Proportionally, unresolved genetic disease cases in the clinic after an initial round of clinical exome sequencing averages about 60%, says Pengfei. One major contributor to the cold case problem is that “the mutation we are trying to find is actually in the data but... we can’t analyze it well enough.” 

The implication is that reanalysis of the data can be done in subsequent years for the undiagnosed cases using the most updated system where more variants were annotated as pathogenic, Pengfei says. Periodic reanalysis, which is one of the use cases proposed for AIM, can result in new molecular diagnoses over time, as he and his colleagues pointed out in a 2019 article in the New England Journal of Medicine (DOI: 10.1056/NEJMc1812033).  

Unfortunately, finding patients to share the news years after their genome was sequenced is not always easy, says Zhandong. “This is a separate challenge that we have to face after we use these sophisticated programs to ensure we find the diagnosis... in the most efficient manner.” 

AIM could help with this downstream issue of delivering results back to patients, adds Pengfei. With just a few clicks, patients themselves could opt to upload their own genome sequencing files through the AI-MARRVEL website for analysis since the Baylor team has identified the handful of parameters yielding the highest performance in ranking diagnostic variants. 

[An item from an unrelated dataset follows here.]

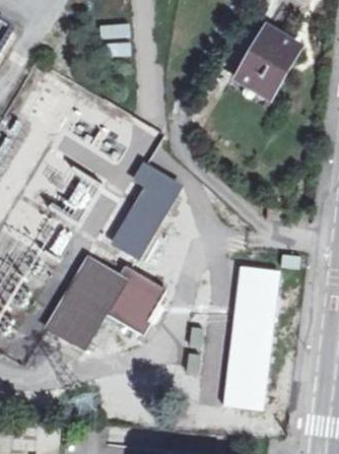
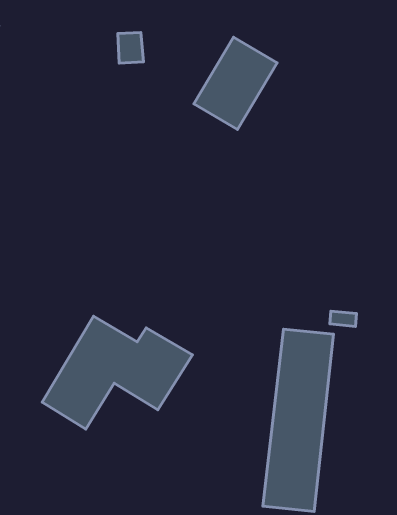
building: [233,25,299,99] -> [194,37,277,130]
building: [113,164,178,255] -> none

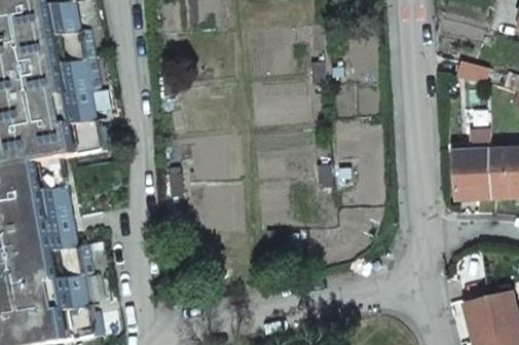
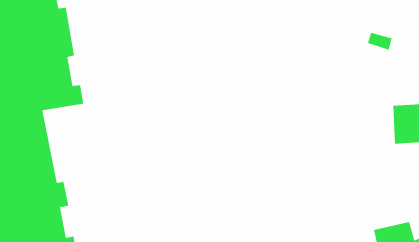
building: [450,127,487,198] -> none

Zhandong says he has over the years been emailed questions from parents who were bravely searching for answers to their child’s mysterious illness on the original MARRVEL website. “I believe this new tool will give the power back to patients and their families... without having to completely rely on genome centers.” 

Indeed, AIM is expanding access to people without the domain expertise of large diagnostic labs, including patients as well as researchers, physicians, and even some hospital-based geneticists, says Zhandong. Any stakeholder can use the online system using the “tuning parameters,” or control knobs, of their choosing. 

Forward View

In a research capacity, current users of AIM include Michael Wangler, M.D., one of Pengfei’s colleagues at the Baylor College of Medicine, who is endeavoring to make genomic medicine more accessible and useful for underserved minority communities in Texas. Baylor Genetics is the sequencing partner for the project. 

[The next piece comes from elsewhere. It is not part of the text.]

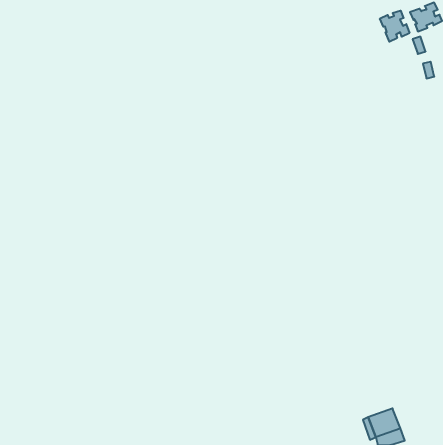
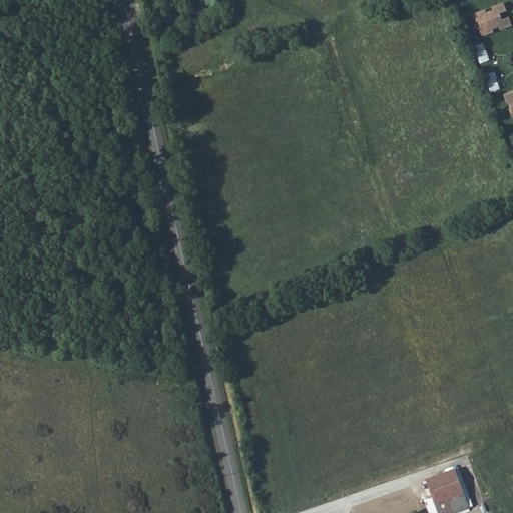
building: [380,11,409,42] -> none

Caleb Bupp, M.D., division chief of medical genetics and genomics at Corewell Health (formerly Spectrum Health Helen DeVos Children's Hospital), has also been using AIM as part of his efforts to initiate rapid whole genome sequencing, improve the diagnostic yield of testing, and help facilitate increased access to testing in Michigan through Project Baby Deer

Baylor Genetics is currently looking at the potential of moving AIM into clinical use, says Pengfei. Its Clinical Diagnostics Lab is by far the largest of the three training datasets used in the development of AIM, accounting for over 1,000 patients in the training and the testing set combined.  

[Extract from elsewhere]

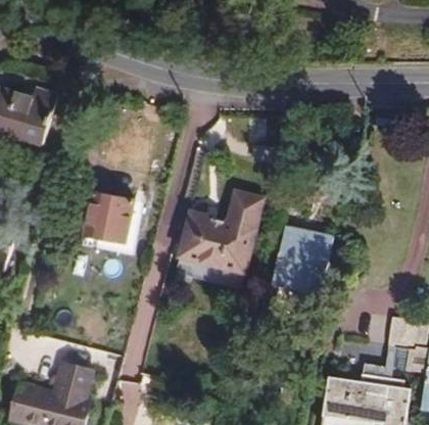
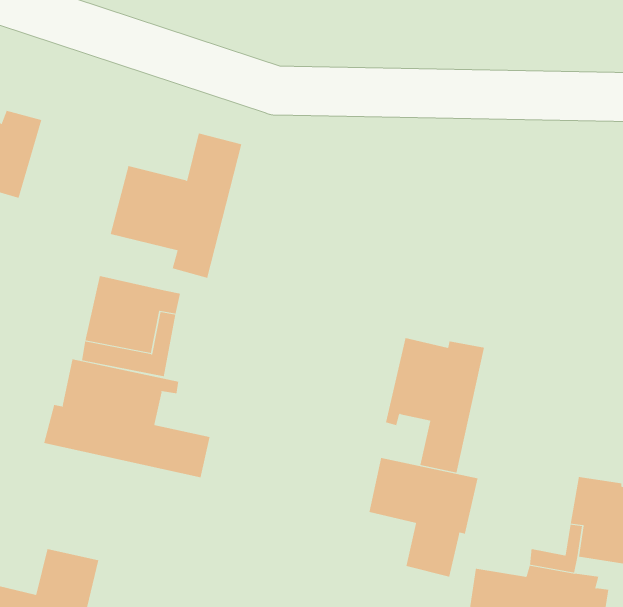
building: [179,191,261,282] -> [110,133,242,278]
building: none -> [44,358,210,478]
building: none -> [369,457,478,578]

AIM could become a component of laboratory developed tests for rare disease diagnostics being used in clinical labs elsewhere once clinical validation work is completed in those settings, he adds. In this scenario, “we would analyze the [sequencing] data... and decide which is the more reportable variant in the latter part of the workflow.” 

The “semi-automated” algorithm presented in the New England Journal of Medicine paper emphasizing the importance of reanalysis of clinical exome sequencing data was recognized by the National Human Genome Research Institute as one of the 10 most important findings in 2019 for genomic medicine, says Pengfei. In a subsequent interview about the approach, he said the next step is to fully automate the analysis process—an “exciting direction we are [quickly] moving toward.”